My grandparents the Shefts failed to disguise the displeasure they felt on hearing I was going to marry her. My father once gave me money, saying I had no obligation to repay him, only for my mother then to demand I pay it back. It bothered Mom, but she kept her cool.

Bob Brody

She always knew how, almost as if she were born an adult. We had so many worries over the years, so many struggles, but she somehow kept herself together and took care of it, never complaining, never feeling sorry for herself, never making me feel anything toward her but pride.

And it’s all because she always knows — knows how to say what has to be said, how to do what has to be done. In that sense, she’s one in a million.

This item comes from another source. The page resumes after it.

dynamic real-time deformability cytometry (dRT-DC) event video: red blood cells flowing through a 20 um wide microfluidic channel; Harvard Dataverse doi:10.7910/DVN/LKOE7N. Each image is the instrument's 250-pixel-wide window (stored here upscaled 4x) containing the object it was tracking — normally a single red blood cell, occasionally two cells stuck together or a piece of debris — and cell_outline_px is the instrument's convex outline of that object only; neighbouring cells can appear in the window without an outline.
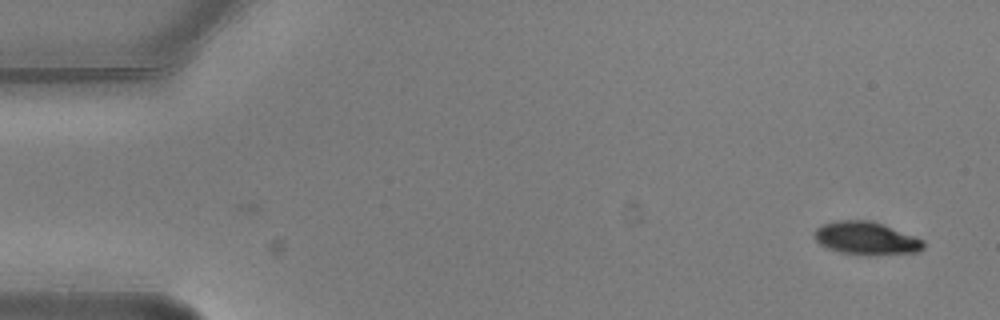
{"species": "common noctule bat (a hibernating species)", "species_latin": "Nyctalus noctula", "temperature_condition": "warm", "stored_images_in_passage": 4, "camera_frame_rate_fps": 3000, "um_per_image_px": 0.085, "animal": {"sex": "male", "body_mass_g": 20.5, "forearm_length_mm": 52.5}, "frame": {"image": 1, "passage_image": 1, "time_ms": 0.0, "image_size_px": [1000, 320], "cell_outline_px": [[924, 248], [916, 252], [868, 256], [840, 252], [828, 248], [820, 244], [816, 240], [816, 228], [824, 224], [836, 220], [872, 220], [884, 224], [916, 236], [924, 240]], "centroid_in_image_um": [73.67, 20.25], "position_along_channel_um": 11.3, "area_um2": 21.1}}
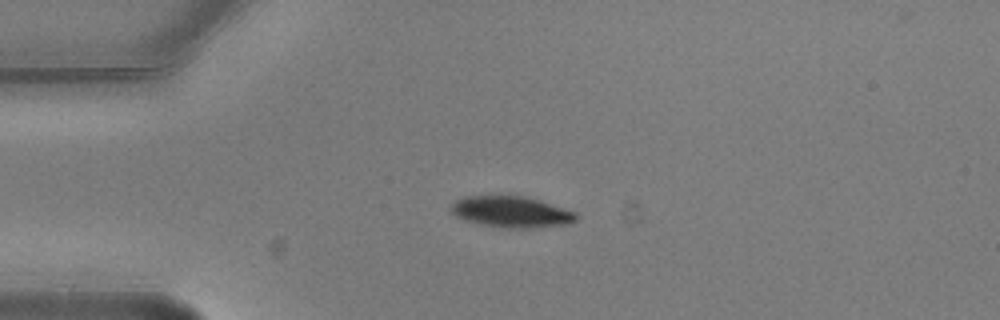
{"frame": {"image": 2, "passage_image": 3, "time_ms": 0.667, "image_size_px": [1000, 320], "cell_outline_px": [[580, 216], [576, 220], [568, 224], [532, 228], [504, 228], [480, 224], [464, 220], [456, 216], [448, 208], [456, 200], [464, 196], [524, 196], [540, 200], [576, 212]], "centroid_in_image_um": [43.47, 18.01], "position_along_channel_um": 41.5, "area_um2": 22.89}}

In that sense, too, she’s almost my exact opposite. I almost never know. I almost never knew before, and seldom know now, what to say, how to act, about anything really. Some people have the gift of common sense, an internal compass that guides decisions, leads to good judgment, and she has it in spades.

It’s among the reasons I’ve always respected her and trusted her and relied on her and certainly loved her.

Without her help, without her practicality and advice and loyalty, I shudder to imagine what might have become of me, or of us. It’s a tricky project, trying to express everything she means to me, this special woman, this soulmate, this angel from heaven, this Elvira.

She saved my life. And made yours possible.